Le lien entre les observations sismiques et les modèles géophysiques peut être fourni par des expériences qui sondent la propagation des ondes sonores dans les matériaux candidats à des conditions thermodynamiques pertinentes. Ici, nous avons effectué des mesures de densité (ρ) et de vitesse du son (VP et VS) sur du fer cubique centré (bcc) et fcc à haute pression et haute température simultanées, en utilisant la diffusion inélastique des rayons X (IXS) combinée à des mesures de diffraction des rayons X (XRD).

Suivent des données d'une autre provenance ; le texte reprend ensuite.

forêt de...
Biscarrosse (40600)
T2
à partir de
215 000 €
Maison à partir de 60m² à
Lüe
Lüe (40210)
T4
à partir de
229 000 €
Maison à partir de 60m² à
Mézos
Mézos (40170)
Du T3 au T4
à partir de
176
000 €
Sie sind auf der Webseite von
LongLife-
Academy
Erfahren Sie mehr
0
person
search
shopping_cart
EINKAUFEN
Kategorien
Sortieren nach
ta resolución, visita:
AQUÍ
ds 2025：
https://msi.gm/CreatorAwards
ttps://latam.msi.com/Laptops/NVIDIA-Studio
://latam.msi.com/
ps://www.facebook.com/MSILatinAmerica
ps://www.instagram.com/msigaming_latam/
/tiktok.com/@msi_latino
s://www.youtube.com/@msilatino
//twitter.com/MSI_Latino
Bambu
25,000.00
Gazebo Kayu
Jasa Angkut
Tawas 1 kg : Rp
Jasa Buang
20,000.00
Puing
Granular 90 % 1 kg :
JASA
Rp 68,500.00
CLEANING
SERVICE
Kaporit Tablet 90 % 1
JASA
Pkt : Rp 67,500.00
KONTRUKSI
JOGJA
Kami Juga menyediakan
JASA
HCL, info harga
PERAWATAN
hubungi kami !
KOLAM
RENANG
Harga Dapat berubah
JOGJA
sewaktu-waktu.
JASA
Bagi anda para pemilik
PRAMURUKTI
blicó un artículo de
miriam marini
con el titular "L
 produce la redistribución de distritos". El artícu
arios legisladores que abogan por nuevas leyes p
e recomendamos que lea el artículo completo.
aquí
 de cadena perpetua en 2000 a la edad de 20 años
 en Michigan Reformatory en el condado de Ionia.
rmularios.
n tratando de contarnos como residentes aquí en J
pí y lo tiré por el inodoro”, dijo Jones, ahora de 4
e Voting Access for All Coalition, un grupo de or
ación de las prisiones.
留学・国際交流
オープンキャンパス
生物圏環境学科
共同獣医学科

L’IXS permet une identification claire des excitations longitudinales des agrégats dans les échantillons polycristallins, la dérivation directe de VP, et l’estimation de VS (Texte SI, Diffusion inélastique des rayons X et mesures de diffraction) (Fig. 1). Cette technique s’est avérée très adaptée aux mesures sur des échantillons métalliques compressés dans une cellule à enclume de diamant (14⇓-16), et a été récemment étendue aux mesures dans des conditions de P-T élevées simultanées (17⇓⇓-20). En outre, les mesures combinées de XRD donnent une détermination de phase non ambiguë et la dérivation directe de la densité de l’échantillon (Texte SI, Diffusion inélastique des rayons X et mesures de diffraction).